How freaking good are the Mariners?

After looking downright mortal during a season-opening 3-3 homestand, the Mariners have run roughshod over the AL West, ripping off nine consecutive wins over divisional rivals, the last five without their best hitter, Edgar Martinez. They've won easy (5-1 and 8-1 over the Angels) and they've won hard (late rallies to beat the Angels 5-4 and the Rangers 13-11), but they've done nothing but win.

While they've gotten a few good starts during the streak, they're mostly pounding people into submission. The Mariners haven't scored fewer than five runs in any game on the road trip (they've done so just once all season), and are averaging nearly eight runs during a game during it. They lead the AL in runs, OBP (by 29 points!), batting average, Equivalent Average, and walks, and are third in slugging average.

The performance of the offense in the absence of Martinez has been a surprise. An unconscious Ruben Sierra–.455/.526/.697–hasn't hurt, but more important has been the team's continued embrace of patience at the plate. Mike Cameron and Carlos Guillen have dramatically improved their walk rate so far this season, and are putting up stellar OBPs (.478 and .429, respectively). Even Ichiro Suzuki has four unintentional walks in 70 plate appearances, nearly doubling last year's walk rate.

OBP is Life. The Mariners, more than any team in the game–even the A's–exemplify this concept. Last year, they rode it to 116 wins and an easy divisional title. If early returns are any indication–and I have to acknowledge that we're talking about 15 games here–they have the pieces in place to do just as much damage this year.

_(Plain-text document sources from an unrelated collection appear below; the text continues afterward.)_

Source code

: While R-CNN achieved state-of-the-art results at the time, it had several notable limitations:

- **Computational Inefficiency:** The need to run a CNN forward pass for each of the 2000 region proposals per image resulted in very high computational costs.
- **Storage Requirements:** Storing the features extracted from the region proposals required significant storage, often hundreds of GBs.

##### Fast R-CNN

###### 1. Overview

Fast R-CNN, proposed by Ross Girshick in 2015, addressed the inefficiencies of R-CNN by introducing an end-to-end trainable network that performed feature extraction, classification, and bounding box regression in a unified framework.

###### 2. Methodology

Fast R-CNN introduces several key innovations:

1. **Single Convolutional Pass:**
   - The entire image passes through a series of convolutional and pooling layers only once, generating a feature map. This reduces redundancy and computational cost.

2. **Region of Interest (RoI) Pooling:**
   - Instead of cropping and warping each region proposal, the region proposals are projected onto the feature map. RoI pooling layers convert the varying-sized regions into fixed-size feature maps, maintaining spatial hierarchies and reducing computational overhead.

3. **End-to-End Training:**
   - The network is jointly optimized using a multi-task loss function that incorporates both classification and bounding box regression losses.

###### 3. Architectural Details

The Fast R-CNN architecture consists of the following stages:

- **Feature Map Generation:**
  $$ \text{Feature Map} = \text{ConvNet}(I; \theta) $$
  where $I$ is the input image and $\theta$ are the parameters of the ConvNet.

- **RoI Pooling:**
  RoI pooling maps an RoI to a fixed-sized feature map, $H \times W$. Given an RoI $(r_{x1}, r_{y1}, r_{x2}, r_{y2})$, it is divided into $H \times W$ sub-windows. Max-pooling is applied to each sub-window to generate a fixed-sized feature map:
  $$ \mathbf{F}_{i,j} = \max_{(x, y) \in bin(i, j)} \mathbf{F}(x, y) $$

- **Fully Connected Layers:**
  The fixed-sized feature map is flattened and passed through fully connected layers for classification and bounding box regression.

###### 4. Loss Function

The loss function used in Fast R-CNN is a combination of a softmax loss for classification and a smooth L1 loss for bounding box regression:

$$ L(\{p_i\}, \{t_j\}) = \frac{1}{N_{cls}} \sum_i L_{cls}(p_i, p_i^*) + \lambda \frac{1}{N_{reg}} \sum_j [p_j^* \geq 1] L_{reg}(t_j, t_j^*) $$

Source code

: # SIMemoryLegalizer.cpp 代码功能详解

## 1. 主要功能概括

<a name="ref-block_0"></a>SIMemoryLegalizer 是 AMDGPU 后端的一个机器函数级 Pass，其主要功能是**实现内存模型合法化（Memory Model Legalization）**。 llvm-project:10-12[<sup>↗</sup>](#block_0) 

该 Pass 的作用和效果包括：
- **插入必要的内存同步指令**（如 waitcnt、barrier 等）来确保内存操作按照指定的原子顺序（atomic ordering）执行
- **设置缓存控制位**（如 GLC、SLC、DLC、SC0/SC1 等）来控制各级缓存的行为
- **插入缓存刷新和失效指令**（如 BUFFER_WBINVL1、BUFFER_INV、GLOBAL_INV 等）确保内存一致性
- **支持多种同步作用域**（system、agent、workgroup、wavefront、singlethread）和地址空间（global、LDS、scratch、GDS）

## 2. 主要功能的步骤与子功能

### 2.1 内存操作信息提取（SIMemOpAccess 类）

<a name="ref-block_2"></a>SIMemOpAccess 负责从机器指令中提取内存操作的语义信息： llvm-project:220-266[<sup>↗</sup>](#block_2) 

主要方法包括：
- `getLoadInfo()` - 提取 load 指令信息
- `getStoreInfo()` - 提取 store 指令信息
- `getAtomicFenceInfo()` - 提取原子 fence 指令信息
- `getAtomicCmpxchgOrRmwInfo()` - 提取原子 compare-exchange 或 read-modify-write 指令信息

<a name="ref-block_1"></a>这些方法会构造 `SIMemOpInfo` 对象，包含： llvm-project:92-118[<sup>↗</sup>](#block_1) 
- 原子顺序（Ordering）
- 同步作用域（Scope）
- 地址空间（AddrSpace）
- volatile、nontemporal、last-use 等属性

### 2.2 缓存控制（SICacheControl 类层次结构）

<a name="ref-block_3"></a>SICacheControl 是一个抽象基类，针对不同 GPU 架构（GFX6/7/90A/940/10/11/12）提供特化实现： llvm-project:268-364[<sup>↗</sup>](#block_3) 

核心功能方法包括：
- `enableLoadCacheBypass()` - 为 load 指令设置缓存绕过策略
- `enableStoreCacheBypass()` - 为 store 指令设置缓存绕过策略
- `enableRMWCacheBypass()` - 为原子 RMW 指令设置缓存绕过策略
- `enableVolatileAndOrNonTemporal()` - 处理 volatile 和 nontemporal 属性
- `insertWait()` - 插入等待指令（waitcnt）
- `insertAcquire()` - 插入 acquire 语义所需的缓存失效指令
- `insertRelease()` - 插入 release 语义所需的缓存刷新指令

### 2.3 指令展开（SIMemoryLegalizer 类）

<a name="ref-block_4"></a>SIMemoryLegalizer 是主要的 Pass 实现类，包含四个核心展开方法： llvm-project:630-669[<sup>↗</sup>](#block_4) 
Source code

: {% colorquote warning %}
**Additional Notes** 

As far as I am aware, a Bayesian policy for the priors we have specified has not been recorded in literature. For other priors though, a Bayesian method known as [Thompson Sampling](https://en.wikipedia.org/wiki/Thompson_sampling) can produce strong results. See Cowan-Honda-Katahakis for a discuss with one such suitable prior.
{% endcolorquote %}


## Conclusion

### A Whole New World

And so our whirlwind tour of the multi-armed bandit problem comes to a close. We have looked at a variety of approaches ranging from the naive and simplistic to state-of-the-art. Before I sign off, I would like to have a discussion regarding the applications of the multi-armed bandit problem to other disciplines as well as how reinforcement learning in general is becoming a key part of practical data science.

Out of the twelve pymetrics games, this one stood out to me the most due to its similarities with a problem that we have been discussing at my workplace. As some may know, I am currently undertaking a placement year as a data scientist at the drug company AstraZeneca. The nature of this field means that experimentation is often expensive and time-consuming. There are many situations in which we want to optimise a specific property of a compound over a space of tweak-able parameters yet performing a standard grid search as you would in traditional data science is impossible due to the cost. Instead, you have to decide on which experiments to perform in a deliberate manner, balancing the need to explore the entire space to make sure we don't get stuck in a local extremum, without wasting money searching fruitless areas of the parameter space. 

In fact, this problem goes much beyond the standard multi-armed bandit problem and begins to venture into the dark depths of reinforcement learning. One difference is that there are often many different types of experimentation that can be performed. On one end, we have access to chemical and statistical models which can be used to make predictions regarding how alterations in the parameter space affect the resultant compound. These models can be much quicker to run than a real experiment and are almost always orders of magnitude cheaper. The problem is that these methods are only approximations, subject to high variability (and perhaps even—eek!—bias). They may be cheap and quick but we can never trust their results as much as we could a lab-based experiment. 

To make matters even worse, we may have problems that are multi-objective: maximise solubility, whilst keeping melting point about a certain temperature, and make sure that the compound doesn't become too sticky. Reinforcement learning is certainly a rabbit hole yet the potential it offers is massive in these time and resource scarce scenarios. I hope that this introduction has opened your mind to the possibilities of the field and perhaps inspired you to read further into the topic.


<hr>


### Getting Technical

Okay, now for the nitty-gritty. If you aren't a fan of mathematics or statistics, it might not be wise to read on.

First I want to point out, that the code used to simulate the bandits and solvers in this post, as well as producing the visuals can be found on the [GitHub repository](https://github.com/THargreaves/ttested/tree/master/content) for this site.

It's not just the offense. While some of the Mariners' pitchers are scuffling early this year, they are once again getting great work from three relievers. Only this year, instead of Kazuhiro Sasaki and his great set-up men (Arthur Rhodes and Jeff Nelson, it's Sasaki and two guys who weren't even on the team this time last year. Shigetoshi Hasegawa and Joel Piniero have provided 20 1/3 innings of shutout baseball, while Rhodes and Nelson have been inconsistent. Sasaki, by the way, has yet to allow an earned run, and is allowing just a 337 OPS on the young season. It's scary to think what this team is going to be like when Rhodes and Nelson reach midseason form.

The bullpen and lineup have covered for a starting rotation that has been shaky. Only Jamie Moyer has been consistently effective, while last year's ace Freddy Garcia has scuffled, and the back of the rotation–Paul Abbott, James Baldwin, and John Halama has been all over the place. Between injuries and trades, the Mariners have lost a lot of their pitching depth in the upper levels of their system, so this is the one area in which they're vulnerable.

Keep in mind, though, that the Mariners pitch in front of the best defense in the league. To the extent that Martinez's injury had a positive aspect, it was in getting Ruben Sierra off the field, and into the DH slot, full time. With Mark McLemore in left field, the Mariners start eight above-average defensive players, including what may be the best defensive outfield in baseball. That's a lot of support, even for a shaky rotation.

Last year, the Mariners opened the season 20-4, burying the AL West before the other teams knew what had hit them. This year, they're 12-3 with seven games left against the West in April, six of them at home against teams they've already swept on the road. They look like a better offensive team than they did last year, and they feature a deeper bullpen and possibly a better defense. While it's unrealistic to predict another 116 wins, it's possible that the A's are once again going to be focusing on the wild card much sooner than they'd hoped.